The state also doesn't contend with a lot of uninsured drivers.
"We have one of the highest rates of insured drivers, so we have more people sharing the risk," he says.
Only Massachusetts has a higher rate of insured drivers, according to the Insurance Research Council. Fewer than 1 in 20 Maine drivers is uninsured, compared to the national average of 1 in 8.
Insure.com commissioned Quadrant Information Services to calculate auto insurance rates from six large carriers (Allstate, Farmers, GEICO, Nationwide, Progressive and State Farm) in 10 ZIP codes per state. Rates were compiled in January 2015.

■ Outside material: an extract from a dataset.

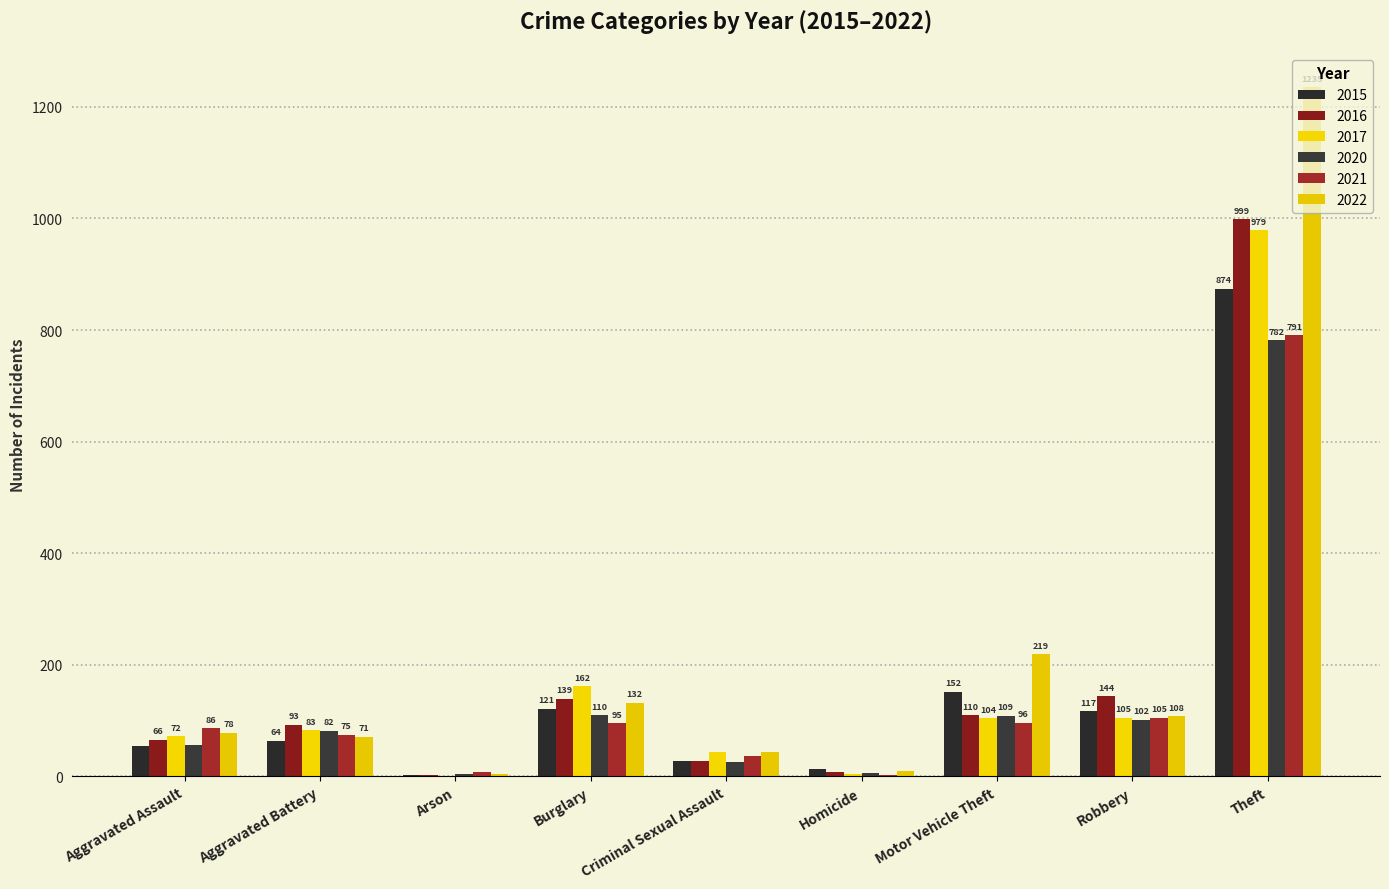

The 2020 series shows 56 at Aggravated Assault. True or false?

True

We averaged rates in each state for the cheapest-to-insure 2015 model-year versions of America's 20 best-selling vehicles and ranked each state by that average. Rates are for comparative purposes only within the same model year.
Rates are based on full coverage for a single, 40-year-old male who commutes 12 miles to work each day, with policy limits of 100/300/50 ($100,000 for injury liability for one person, $300,000 for all injuries and $50,000 for property damage in an accident) and a $500 deductible on collision and comprehensive coverage. The hypothetical driver has a clean record and good credit. The rate includes uninsured motorist coverage. Actual rates will depend on individual driver factors.